Filed Date: 11/20/2003
Status: Precedential
Modified Date: 11/1/2024
The collective bargaining agreement (CBA) between petitioner employer (Fairfield) and respondent labor union local provides that a party is entitled “to receive from the other party all expenses for counsel fees and court costs” incurred in a successful suit to compel compliance with an arbitration award rendered pursuant to the agreement. After the union prevailed in a federal court proceeding it brought to confirm an arbitration award against Fairfield (see Fishman v Fairfield Towers, 2001 WL 1338897, 2001 US Dist LEXIS 17759 [SD NY, Oct 31, 2001]), the union demanded arbitration pursuant to the CBA of its claim against Fairfield for the counsel fees and court costs it had incurred in the confirmation proceeding. In response, Fairfield petitioned Supreme Court to stay the arbitration pursuant to CPLR 7503. The IAS court stayed the arbitration based on its view that the CBA “does not empower the arbitrator to make such awards.” This was error. The CBA provides that “all differences arising between the parties . . . as to interpretation, application or performance of any part of this agreement” shall be resolved through arbitration, and empowers the arbitrator to “award appropriate remedies.” As the union’s claim for its counsel fees and court costs in the confirmation proceeding involves the “interpretation, application or performance of [a] part of [the CBA],” the instant dispute is arbitrable under the CBA. To the extent any ambiguity might be deemed to exist as to whether the arbitration clause covers this claim, all such ambiguities are to be resolved in favor of arbitrability (see e.g. International Union of El. Constructors, AFL-CIO v National El. Indus., Inc., 772 F2d 10, 13 [2d Cir 1985]; Matter of PricewaterhouseCoopers L.L.P. v Rutlen, 284 AD2d 200 [2001]).
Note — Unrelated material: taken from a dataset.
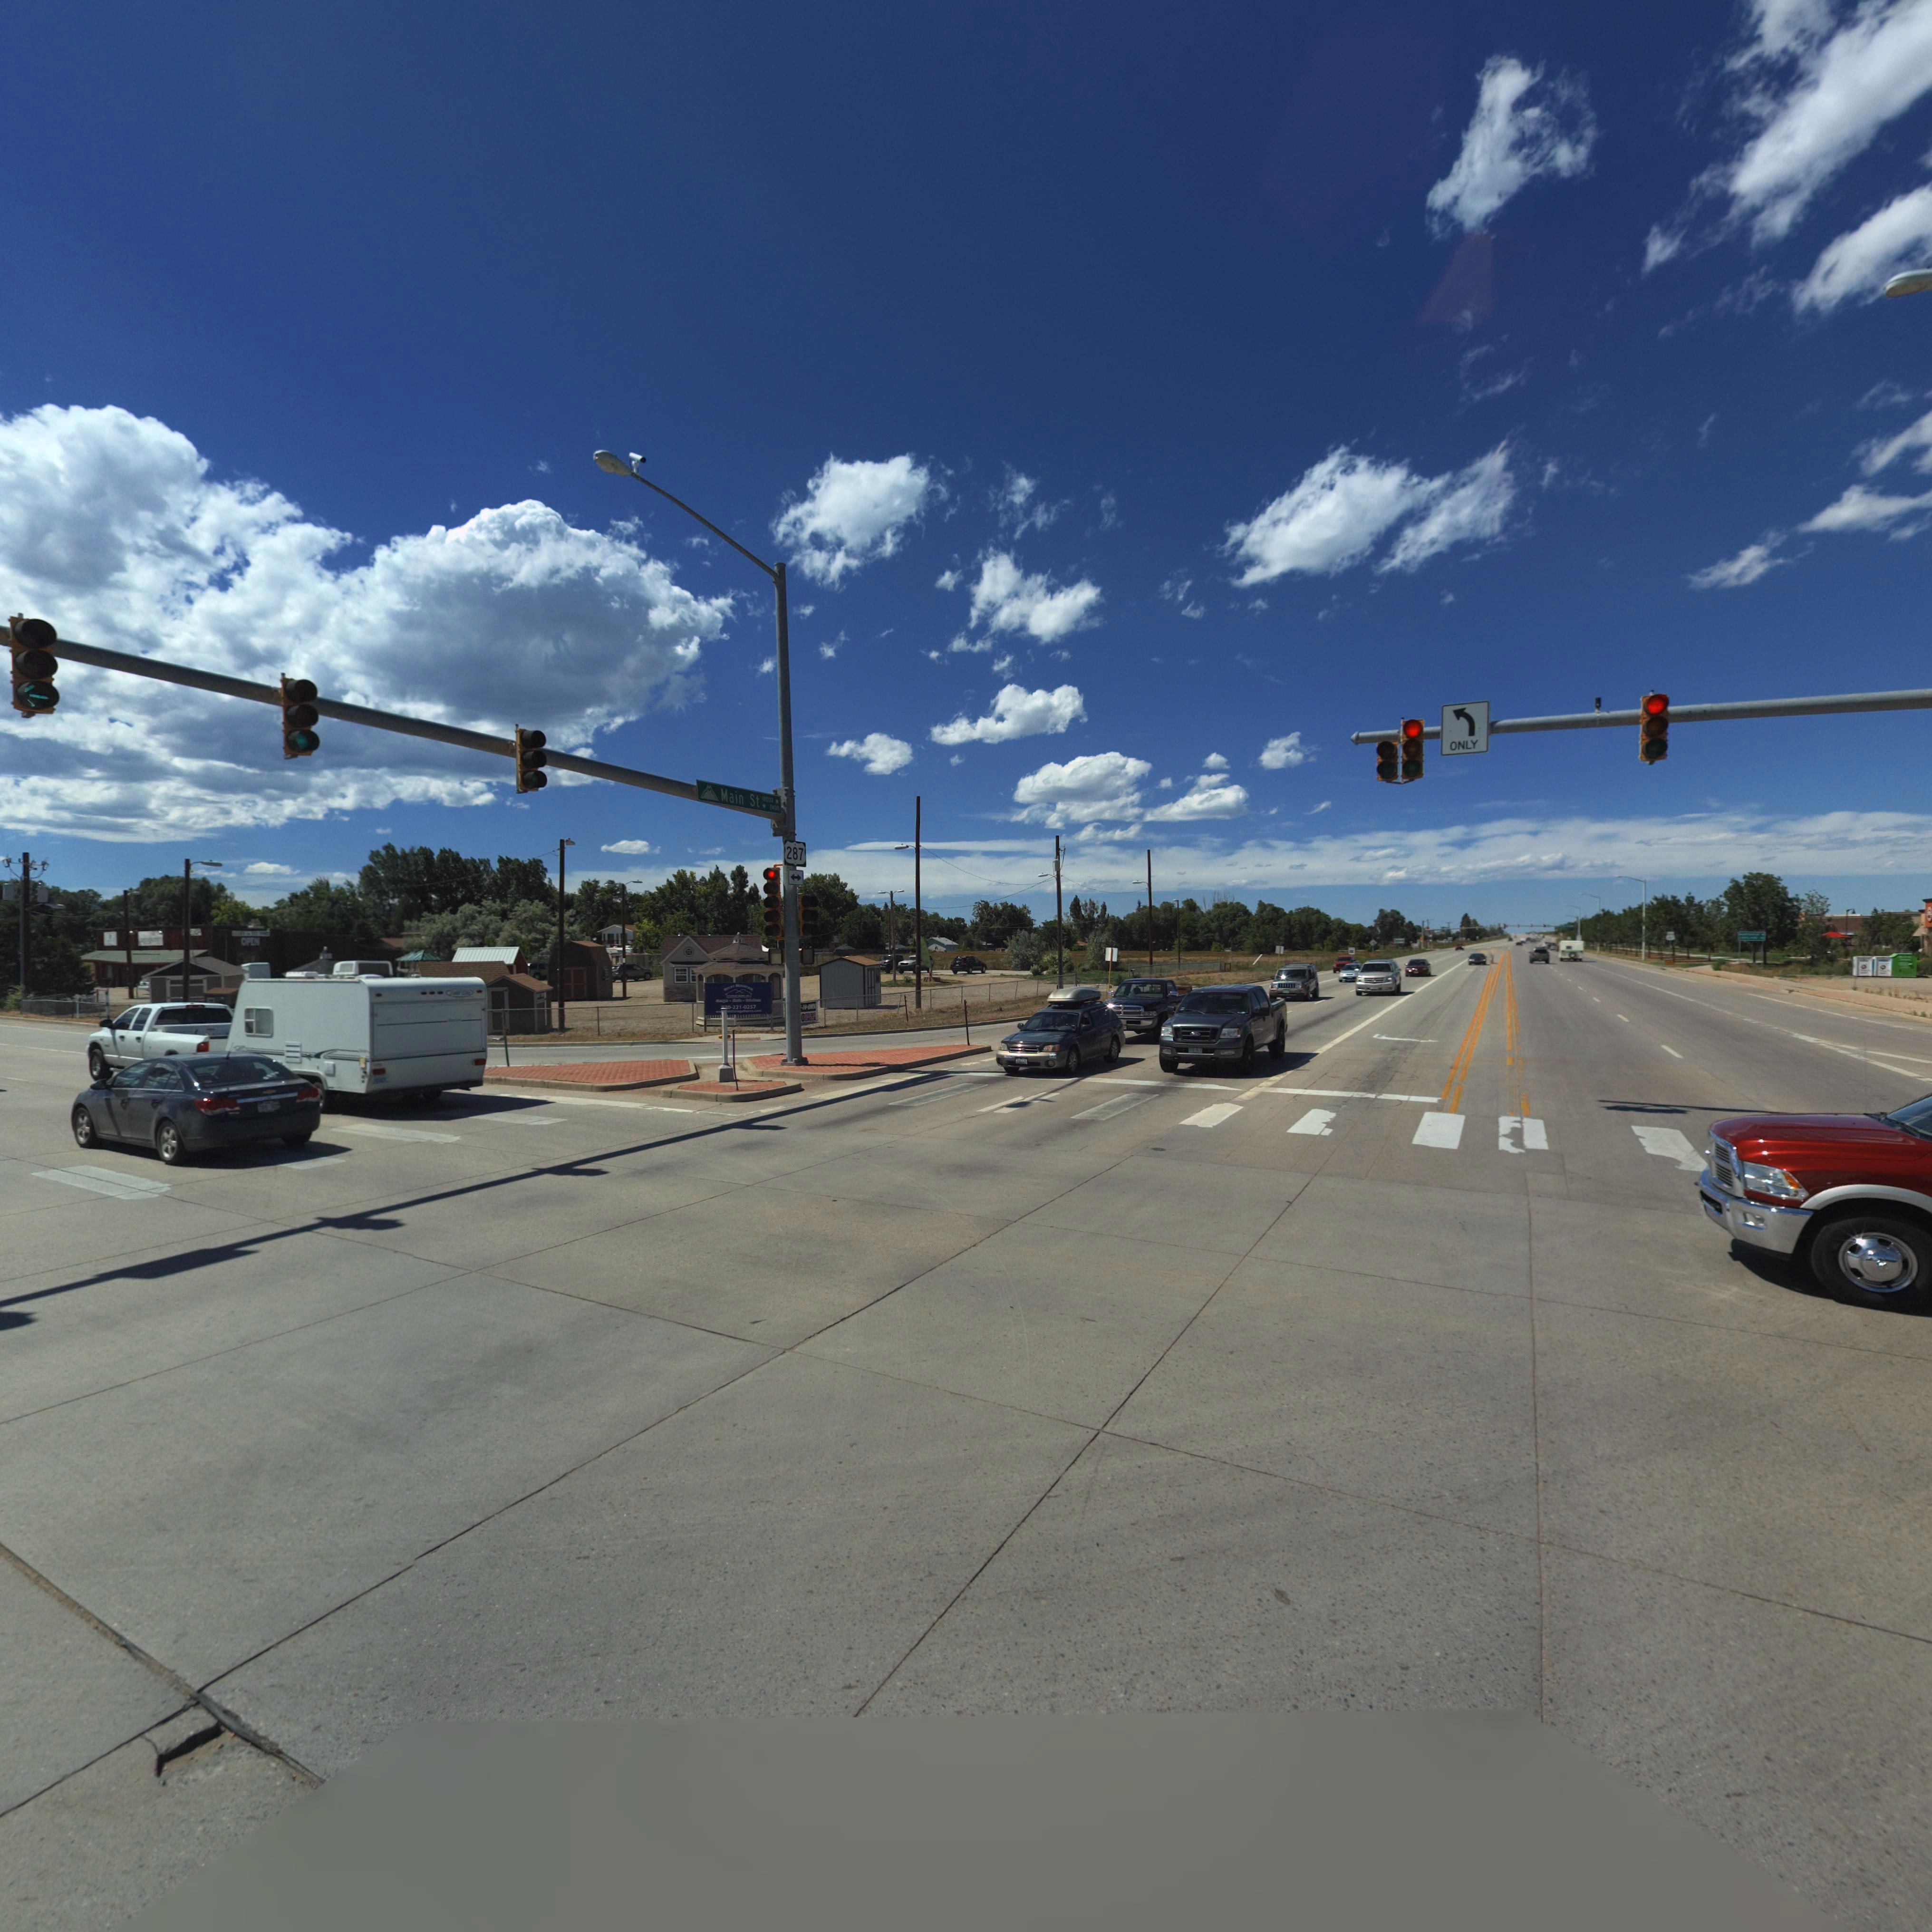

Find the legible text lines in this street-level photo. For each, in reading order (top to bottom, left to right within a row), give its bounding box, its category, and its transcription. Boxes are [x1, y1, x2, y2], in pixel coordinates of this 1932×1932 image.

[720, 787, 759, 807] StreetName: Main St
[761, 794, 773, 802] StreetNumberRange: 10000
[761, 802, 779, 811] StreetNumberRange: <-2400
Finally, we find unavailing Fairfield’s argument that the arbitration should be stayed on the ground that Fairfield had validly terminated the CBA as of a date prior to the commencement of the confirmation proceeding and the union’s subsequent demand for arbitration of its claim for counsel fees and court costs incurred in that proceeding. As the CBA contains a broad arbitration clause that does not expressly exclude disputes over termination, and the union appears to have a good faith argument that Fairfield’s purported termination of the CBA was ineffective under the applicable contractual terms, “the issue of whether the acts or conduct of the parties may have terminated . . . the [CBA] is properly for the arbitrator to decide” (31 W. 47th St. Co. v Bevona, 215 AD2d 152, 154 [1995]; see also Abram Landau Real Estate v Bevona, 123 F3d 69 [2d Cir 1997]). Even if the validity of Fairfield’s termination of the CBA were undisputed, we would not reach a different result. Given that the confirmation proceeding related to an award enforcing rights that had accrued under the CBA while it was in effect, this is an instance in which a “structural provision[ ] relating to remedies and dispute resolution [here, the CBA’s arbitration provision] . . . [would] survive [the expiration of the remainder of the CBA] in order to enforce duties arising under the contract” (Litton Fin. Print. Div. v National Labor Relations Bd., 501 US 190, 208 [1991]). Concur—Tom, J.P., Sullivan, Rosenberger, Lerner and Friedman, JJ.